=== YOUR TASK ===
When you have gone through the records below, state only how many lines include the word "口出来的".

:: RECORDS SUPPLIED

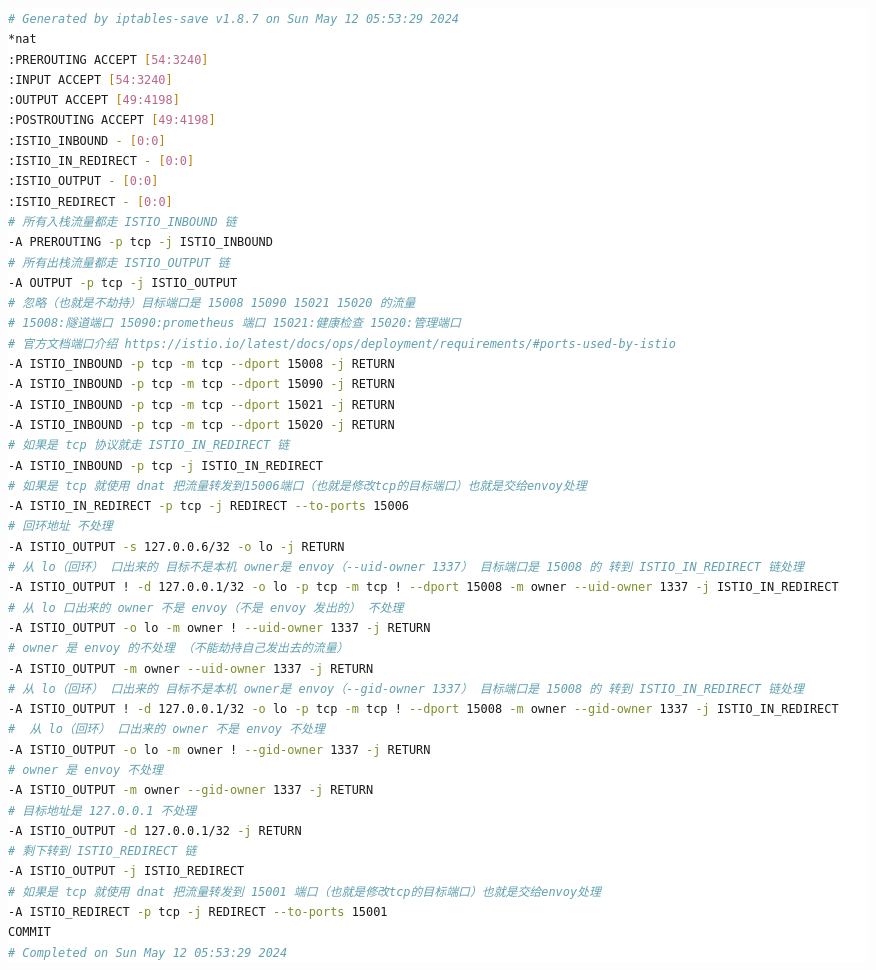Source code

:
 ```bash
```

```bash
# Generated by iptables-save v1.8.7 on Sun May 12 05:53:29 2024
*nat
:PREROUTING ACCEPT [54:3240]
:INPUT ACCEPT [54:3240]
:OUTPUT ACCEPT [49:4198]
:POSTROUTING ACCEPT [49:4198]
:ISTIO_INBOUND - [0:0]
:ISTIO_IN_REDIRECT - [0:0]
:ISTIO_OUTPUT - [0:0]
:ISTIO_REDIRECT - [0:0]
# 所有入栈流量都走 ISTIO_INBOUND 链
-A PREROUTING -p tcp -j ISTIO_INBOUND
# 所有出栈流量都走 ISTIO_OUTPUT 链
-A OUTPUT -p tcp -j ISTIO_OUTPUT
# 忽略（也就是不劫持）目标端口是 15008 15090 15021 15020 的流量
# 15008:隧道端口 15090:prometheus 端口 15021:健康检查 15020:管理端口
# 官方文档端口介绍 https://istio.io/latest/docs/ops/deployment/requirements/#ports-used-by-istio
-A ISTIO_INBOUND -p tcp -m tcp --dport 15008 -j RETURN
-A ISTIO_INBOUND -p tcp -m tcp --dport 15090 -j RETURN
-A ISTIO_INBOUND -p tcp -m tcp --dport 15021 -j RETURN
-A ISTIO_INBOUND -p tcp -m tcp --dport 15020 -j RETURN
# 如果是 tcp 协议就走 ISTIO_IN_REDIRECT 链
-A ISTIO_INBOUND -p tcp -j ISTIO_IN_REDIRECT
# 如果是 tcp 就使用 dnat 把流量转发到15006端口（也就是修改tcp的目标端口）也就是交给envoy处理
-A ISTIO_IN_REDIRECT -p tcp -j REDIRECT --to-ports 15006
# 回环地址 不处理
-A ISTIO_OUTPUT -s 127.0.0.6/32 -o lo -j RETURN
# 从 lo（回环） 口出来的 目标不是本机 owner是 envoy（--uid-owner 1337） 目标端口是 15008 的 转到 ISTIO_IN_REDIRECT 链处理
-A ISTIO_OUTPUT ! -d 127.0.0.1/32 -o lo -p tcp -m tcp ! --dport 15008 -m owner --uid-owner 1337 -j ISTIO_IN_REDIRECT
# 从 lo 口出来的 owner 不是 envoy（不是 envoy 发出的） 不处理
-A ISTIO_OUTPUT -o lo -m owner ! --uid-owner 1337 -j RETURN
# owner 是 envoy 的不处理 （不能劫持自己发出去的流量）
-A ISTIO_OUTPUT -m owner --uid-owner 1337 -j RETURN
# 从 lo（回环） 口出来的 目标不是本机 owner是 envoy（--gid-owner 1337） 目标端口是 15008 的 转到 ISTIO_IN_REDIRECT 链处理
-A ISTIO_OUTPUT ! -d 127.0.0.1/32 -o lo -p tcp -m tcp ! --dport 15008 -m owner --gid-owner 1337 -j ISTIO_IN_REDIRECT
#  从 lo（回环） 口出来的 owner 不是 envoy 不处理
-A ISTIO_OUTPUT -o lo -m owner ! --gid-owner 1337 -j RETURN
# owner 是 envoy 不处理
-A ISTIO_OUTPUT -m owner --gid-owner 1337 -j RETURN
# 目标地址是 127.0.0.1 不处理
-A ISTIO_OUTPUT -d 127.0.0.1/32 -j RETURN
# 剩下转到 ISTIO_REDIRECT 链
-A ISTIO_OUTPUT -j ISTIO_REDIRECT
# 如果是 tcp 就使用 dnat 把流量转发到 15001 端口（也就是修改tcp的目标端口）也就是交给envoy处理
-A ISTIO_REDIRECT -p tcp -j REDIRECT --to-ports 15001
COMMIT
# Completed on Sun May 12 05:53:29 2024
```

::::

=== RESPONSE TO THE TASK ===
4